Nutrient Interactions

omega-3 fatty acids altered_metabolism
dietary fat altered_metabolism

Genotype Interpretations

What each possible genotype means for this variant:

TT “Normal Promoter” Normal

Normal APOC3 regulation — efficient triglyceride clearance

You carry two copies of the T allele at the APOC3 promoter. This preserves the intact insulin response element that allows insulin to suppress ApoC-III production after meals. About 38% of people of European descent share this genotype (this proportion varies substantially by ancestry — TT is more common in Europeans than in African or South Asian populations).

Your ApoC-III production is appropriately suppressed after eating, allowing efficient clearance of triglyceride-rich lipoproteins by lipoprotein lipase. In the Petersen et al. cohort, none of the TT homozygotes had NAFLD compared to 38% of variant allele carriers.

CT “One Risk Allele” Intermediate Caution

Mildly impaired APOC3 suppression — moderate triglyceride elevation

The -455C allele you carry partially disrupts binding of insulin-responsive transcription factors to the APOC3 promoter. After eating, when insulin rises, APOC3 suppression is incomplete in CT carriers, leading to persistently elevated ApoC-III levels relative to TT individuals. ApoC-III inhibits both lipoprotein lipase (on capillary walls) and hepatic lipase, slowing breakdown and clearance of VLDL and chylomicron remnants.

The APOC3*222 haplotype (which includes -455C) showed OR of approximately 1.72 for myocardial infarction in individuals without abdominal obesity (Ruiz-Narváez 2008, PMID 18541587). In metabolic syndrome, the -455C allele increased coronary artery disease risk in an allele-dose fashion (Olivieri 2003, PMID 14563827). Omega-3 supplementation should still reduce ApoC-III in CT carriers, unlike in CC homozygotes.

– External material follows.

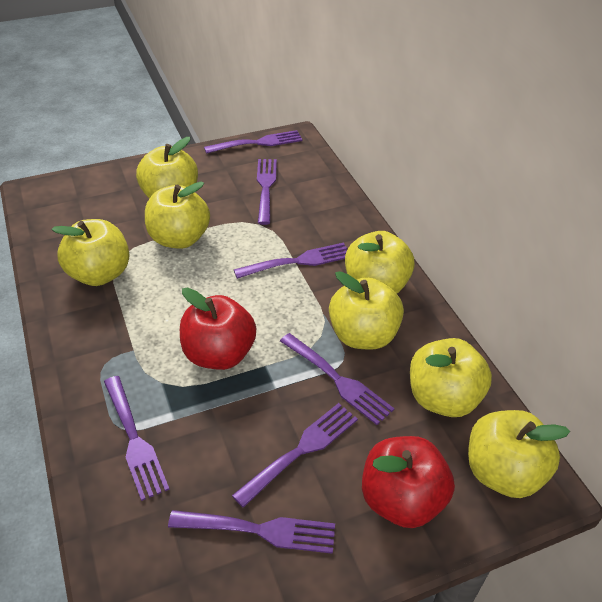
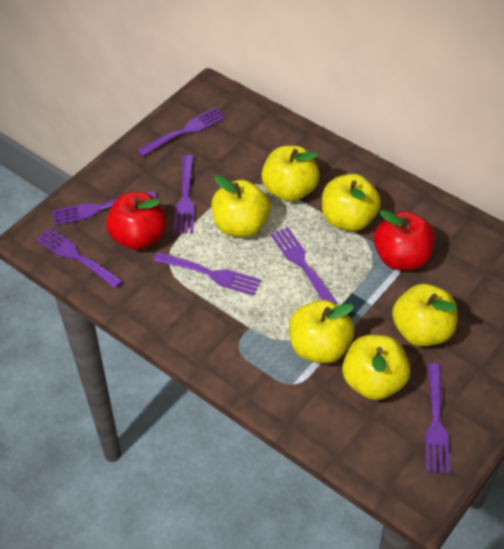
yellow apple: 7 -> 6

CC “Homozygous Risk” High Risk Warning

Impaired APOC3 suppression — elevated triglycerides and NAFLD risk

With two C alleles, the insulin response element in the APOC3 promoter is maximally disrupted. Even after a carbohydrate-rich meal — when insulin normally rises sharply and suppresses APOC3 — the liver continues producing ApoC-III at near-fasting rates. This sustained ApoC-III inhibits lipoprotein lipase and hepatic lipase throughout the day, impairing both peripheral and hepatic clearance of triglyceride-rich lipoproteins.

The consequence is chronically elevated postprandial triglycerides, reduced HDL cholesterol (a secondary effect of impaired lipolysis), and increased flux of fatty acids to the liver — driving hepatic steatosis. In the Petersen 2010 NEJM study, 38% of variant-allele carriers (mostly CC in that cohort) had NAFLD on liver biopsy vs 0% of TT homozygotes.

The genotype-diet interaction with omega-3s is clinically important: the Olivieri 2005 study in 848 heart disease patients found CC homozygotes showed higher — not lower — ApoC-III as omega-3 intake increased. Standard fish oil supplementation for triglycerides should not be assumed effective for CC carriers; fibrates (which suppress APOC3 transcription directly) or volanesorsen (the APOC3-targeting antisense oligonucleotide) may be more relevant options for severe hypertriglyceridemia.

The APOC3*222 haplotype, when expressed in lean/normoglycemic individuals, carried OR 1.84 for myocardial infarction (Ruiz-Narváez 2008). Note that abdominal obesity and hyperglycemia paradoxically masked this genotype's association — likely because these conditions independently overwhelm ApoC-III regulation, obscuring the genetic signal.